ISTRUZIONI ->
Prosegui il testo sulla moda di seconda mano online a partire dall'ultima frase riportata.

TESTO ->

La digital second hand va di moda
Se ci viene istintivo pensare che la seconda mano sia anche una seconda scelta, è arrivato il momento di ricrederci. Soprattutto perché il settore “in” per definizione, la moda, ha imboccato questa strada con convinzione.
A dicembre è approdata anche in Italia Vinted, piattaforma nata nel 2008 dall’intuizione di due amici lituani: Milda, studentessa universitaria alle prese con un armadio straripante e un trasferimento a Vilnius, e Justan, sviluppatore. Il proposito di vendere qualche vestito di troppo è diventato prima un sito e poi un’app che oggi è attiva in 12 Paesi europei, con 37 milioni di iscritti e un team di 500 persone che lavorano dietro le quinte. L’intento è quello di espandersi ancora, anche grazie ai 250 milioni di euro appena raccolti con un nuovo round di finanziamento. Certamente – sottolinea un’analisi pubblicata da Fashion Network – bisogna raggiungere una certa massa critica per rendere redditizio un modello di business i cui unici ricavi sono le inserzioni pubblicitarie e una commissione su ogni transazione andata a buon fine (pagata dall’acquirente e non dal venditore).

ELENCO ESTRATTO ->
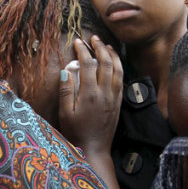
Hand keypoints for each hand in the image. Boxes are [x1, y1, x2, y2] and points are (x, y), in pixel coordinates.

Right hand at [58, 35, 122, 155]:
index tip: (77, 42)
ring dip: (112, 55)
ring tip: (107, 45)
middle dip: (100, 47)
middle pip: (106, 63)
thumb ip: (66, 91)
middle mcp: (105, 93)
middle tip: (93, 38)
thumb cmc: (76, 133)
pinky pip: (121, 80)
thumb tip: (66, 70)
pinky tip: (115, 63)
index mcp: (90, 94)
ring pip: (117, 69)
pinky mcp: (118, 103)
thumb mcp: (65, 113)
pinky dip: (119, 67)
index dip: (83, 51)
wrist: (94, 150)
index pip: (88, 64)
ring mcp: (114, 97)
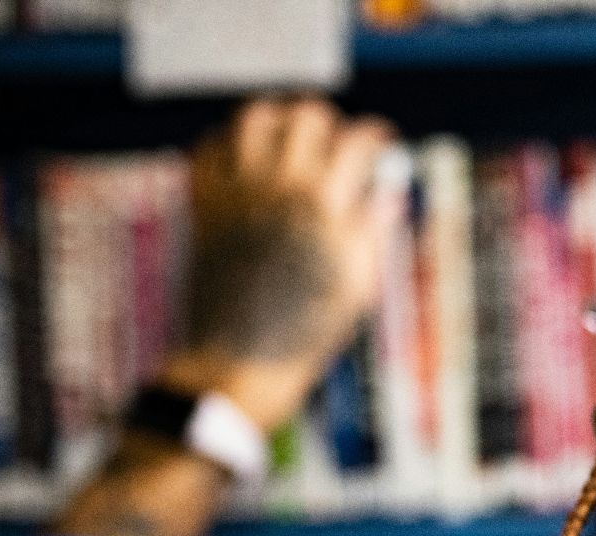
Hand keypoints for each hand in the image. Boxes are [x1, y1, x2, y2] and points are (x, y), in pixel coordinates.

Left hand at [162, 97, 398, 432]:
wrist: (241, 359)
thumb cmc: (308, 330)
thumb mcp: (359, 283)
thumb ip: (375, 227)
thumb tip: (391, 190)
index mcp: (325, 207)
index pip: (357, 141)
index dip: (376, 136)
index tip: (381, 142)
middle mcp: (279, 187)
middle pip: (306, 116)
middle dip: (328, 122)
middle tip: (334, 140)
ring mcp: (236, 191)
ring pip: (254, 118)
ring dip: (277, 120)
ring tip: (289, 139)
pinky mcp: (204, 204)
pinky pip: (209, 147)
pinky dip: (229, 143)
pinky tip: (247, 161)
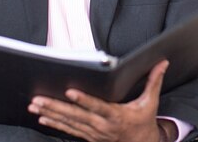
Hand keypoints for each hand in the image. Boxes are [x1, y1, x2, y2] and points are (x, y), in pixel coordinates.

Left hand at [28, 60, 174, 141]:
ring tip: (35, 105)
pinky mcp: (88, 137)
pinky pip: (69, 130)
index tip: (70, 91)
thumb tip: (162, 62)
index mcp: (116, 116)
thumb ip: (154, 81)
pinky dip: (54, 124)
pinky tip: (42, 117)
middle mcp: (102, 126)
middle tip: (39, 98)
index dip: (84, 100)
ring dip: (51, 114)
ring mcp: (93, 133)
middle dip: (56, 107)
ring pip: (69, 123)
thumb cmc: (143, 122)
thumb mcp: (150, 103)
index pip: (97, 107)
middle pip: (76, 116)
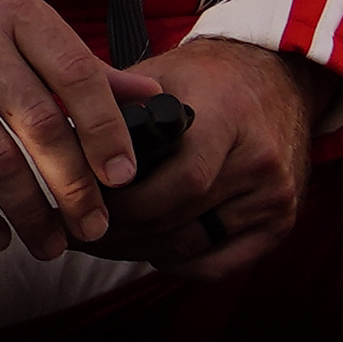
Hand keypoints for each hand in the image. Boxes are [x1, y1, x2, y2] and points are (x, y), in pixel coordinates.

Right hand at [0, 0, 142, 257]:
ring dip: (28, 212)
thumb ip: (79, 63)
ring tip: (50, 244)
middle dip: (74, 186)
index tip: (123, 176)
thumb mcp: (16, 20)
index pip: (76, 75)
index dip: (107, 129)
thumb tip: (149, 98)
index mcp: (15, 12)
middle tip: (94, 226)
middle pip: (40, 125)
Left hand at [95, 37, 327, 279]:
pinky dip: (175, 263)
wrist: (277, 79)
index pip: (179, 182)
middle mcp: (260, 161)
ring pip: (190, 247)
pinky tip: (145, 247)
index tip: (80, 203)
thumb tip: (61, 150)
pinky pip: (217, 265)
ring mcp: (276, 196)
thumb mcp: (161, 76)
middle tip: (75, 230)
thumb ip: (117, 110)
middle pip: (177, 220)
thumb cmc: (207, 79)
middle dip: (117, 231)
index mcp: (230, 119)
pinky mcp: (282, 222)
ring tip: (99, 240)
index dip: (124, 203)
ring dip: (136, 250)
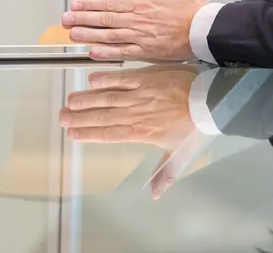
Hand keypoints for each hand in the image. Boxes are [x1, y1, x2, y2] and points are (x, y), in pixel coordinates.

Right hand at [59, 65, 199, 198]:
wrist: (210, 100)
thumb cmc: (195, 127)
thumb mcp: (181, 154)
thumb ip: (165, 173)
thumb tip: (155, 195)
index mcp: (141, 132)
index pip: (109, 134)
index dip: (89, 134)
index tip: (72, 134)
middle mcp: (136, 113)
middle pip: (103, 116)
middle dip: (80, 117)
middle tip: (61, 118)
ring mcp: (141, 94)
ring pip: (108, 97)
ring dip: (87, 99)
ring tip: (70, 101)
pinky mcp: (147, 77)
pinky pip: (123, 77)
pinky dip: (107, 78)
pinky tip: (91, 80)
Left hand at [61, 0, 208, 60]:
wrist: (209, 32)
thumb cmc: (197, 9)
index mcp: (144, 3)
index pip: (111, 3)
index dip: (91, 4)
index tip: (75, 5)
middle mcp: (139, 21)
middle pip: (105, 20)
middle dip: (82, 20)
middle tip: (64, 20)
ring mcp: (142, 38)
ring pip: (109, 36)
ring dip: (89, 36)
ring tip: (72, 35)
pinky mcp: (148, 52)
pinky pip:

RISPOSTA ->
Lusso di seconda mano
Non ha di questi problemi un gruppo del calibro di Kering, che i più conosceranno attraverso i suoi brand (Gucci, Yves Saint Laurent, Balenciaga, Bottega Veneta e Pomellato, solo per citarne alcuni). Ebbene, questo peso massimo del fashion&luxury ha acquisito il 5% di Vestiaire Collective, celebre marketplace di articoli di lusso. Usati, ça va sans dire.
Il suo diretto competitor, The RealReal, già da qualche anno offre un bonus a chi rivende capi di Stella McCartney e Burberry, a seguito di un accordo stretto con i brand stessi. Da qualche mese ha introdotto anche uno store digitale dedicato a Gucci, popolato anche dalle boutique “ufficiali” e non più solo dagli utenti intenzionati a ricavare qualche soldino da una borsa abbandonata in fondo a un armadio.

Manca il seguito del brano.